TotalEnergies EP Uganda has reached another key milestone on the Tilenga project - the achievement of 20 million man-hours without Lost Time Incidents (LTI). This significant industry milestone was achieved on August 10, 2023, exactly 226 days since the 10 million man-hour mark that was realized in January 2023.

With safety at the core of its operations, TotalEnergies EP Uganda has relentlessly established and maintained a safety culture among its over 8,000 employees and contractors aimed at reinforcing continuous vigilance of all the risks and mitigations in all the Company’s operations.

“At TotalEnergies, Safety is the cornerstone of the Company’s values because at the end of the day, a company that is not safe is not sustainable. We are therefore uncompromising when it comes to Safety. said Philippe GROUEIX, General Manager TotalEnergies EP Uganda.

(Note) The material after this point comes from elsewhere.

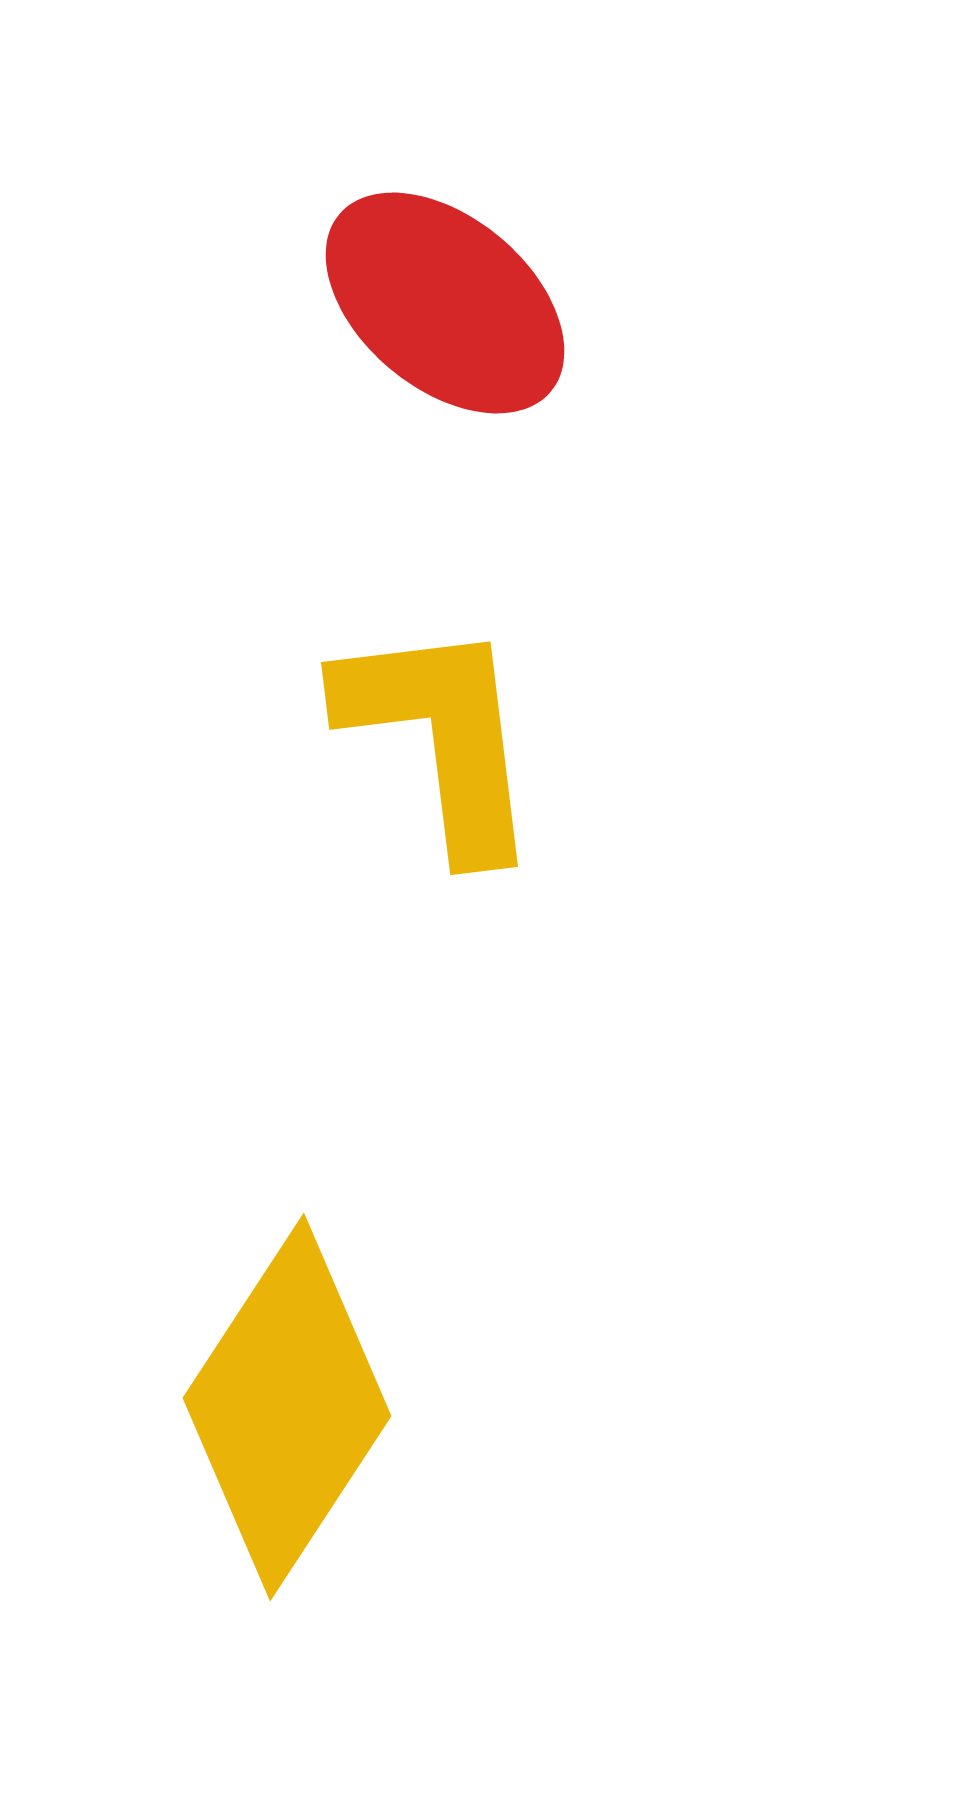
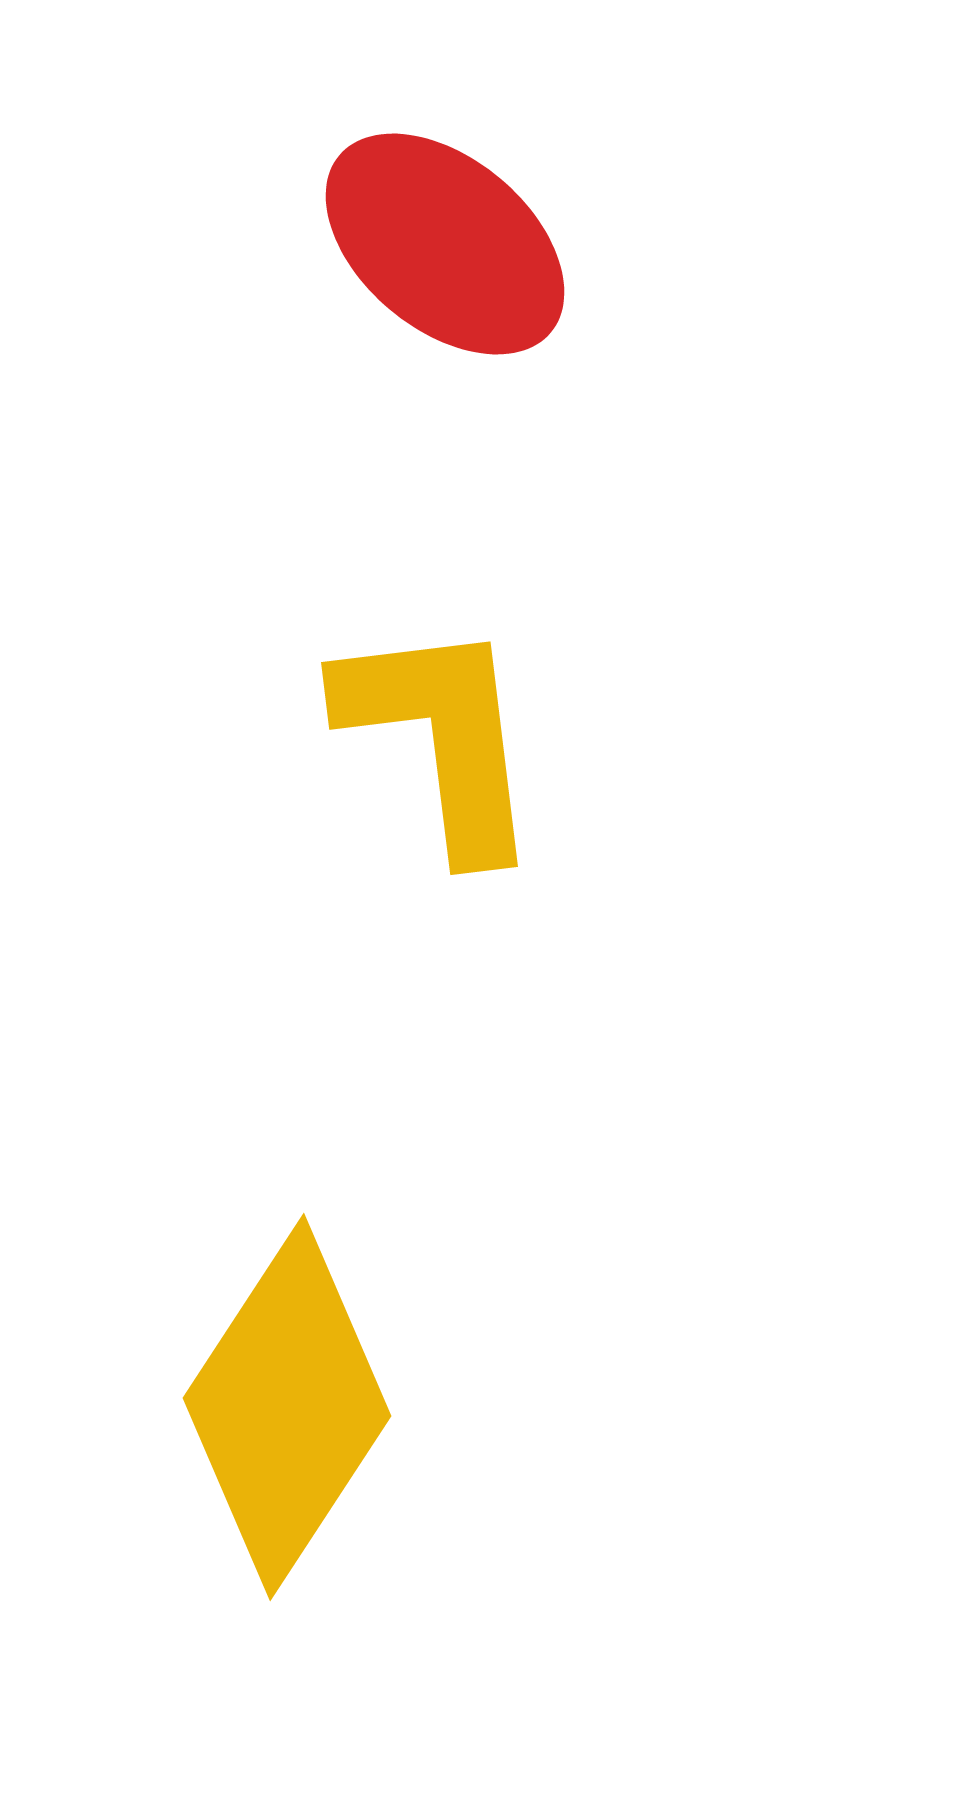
red ellipse: moved 59 px up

“The achievement of this milestone reflects our collective commitment towards delivering this complex and large-scale project without accidents and puts us well on our way towards becoming one of the best performing TotalEnergies affiliates in safety. This record is underpinned by our organizational culture, permanent attention to potential risks, systematic implementation of our Safety Golden Rules, leadership commitment, training and involvement of all employees and contractors,” he added.

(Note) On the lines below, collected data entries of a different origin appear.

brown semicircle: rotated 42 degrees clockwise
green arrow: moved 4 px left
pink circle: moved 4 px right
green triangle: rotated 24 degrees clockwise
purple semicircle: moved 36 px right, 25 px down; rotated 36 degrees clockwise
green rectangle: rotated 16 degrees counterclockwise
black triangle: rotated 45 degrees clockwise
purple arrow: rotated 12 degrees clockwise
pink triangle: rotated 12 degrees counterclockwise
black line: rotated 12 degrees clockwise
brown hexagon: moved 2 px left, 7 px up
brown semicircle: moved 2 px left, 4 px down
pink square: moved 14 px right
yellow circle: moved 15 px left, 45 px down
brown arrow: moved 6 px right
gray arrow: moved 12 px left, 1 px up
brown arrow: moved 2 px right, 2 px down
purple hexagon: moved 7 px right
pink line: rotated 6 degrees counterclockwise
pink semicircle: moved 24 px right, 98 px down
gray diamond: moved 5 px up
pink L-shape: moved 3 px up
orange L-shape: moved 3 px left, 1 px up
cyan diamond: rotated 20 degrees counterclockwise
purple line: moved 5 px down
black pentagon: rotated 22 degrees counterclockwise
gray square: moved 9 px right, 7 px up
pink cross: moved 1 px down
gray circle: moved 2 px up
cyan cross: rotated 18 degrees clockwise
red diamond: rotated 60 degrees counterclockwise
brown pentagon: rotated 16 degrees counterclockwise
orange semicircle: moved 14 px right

Cyril CHAMPIGNY, TotalEnergies EP Uganda Health, Safety and Environment (HSE) Director commended the role of contractors in the achievement of the safety milestone. “Our HSE strategy is heavily reliant on the strict compliance of not only our staff but all contractors whilst also safeguarding community wellbeing. Therefore, it is important to note that 94% of the man-hours have been executed by our contractors and it is a tremendous reflection of our combined commitment towards minimizing risks and enhancing our safety performance on the Tilenga project”

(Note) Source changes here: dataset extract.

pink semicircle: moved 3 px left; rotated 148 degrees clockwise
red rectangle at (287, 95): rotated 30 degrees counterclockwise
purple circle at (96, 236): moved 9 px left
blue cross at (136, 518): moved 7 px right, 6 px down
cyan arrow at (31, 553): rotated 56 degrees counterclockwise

“Key to our culture is our safety performance. We strive to be world class in everything we do all around the world, and Tilenga is a very important part of that legacy that we hope to instill here in Uganda” said, Kenneth FINDLAY, HSE Manager, McDermott - one of the Tilenga project’s biggest contractor for Engineering, Procurement, Supply, Construction and Commissioning.

A lost time incident (LTI) is an injury sustained on the job by an employee that results in the loss of productive work time for more than 24 hours, permanent disability or even death. The measurement of LTI is a lagging indicator that is aimed at measuring a company’s incidents in the form of past accident statistics.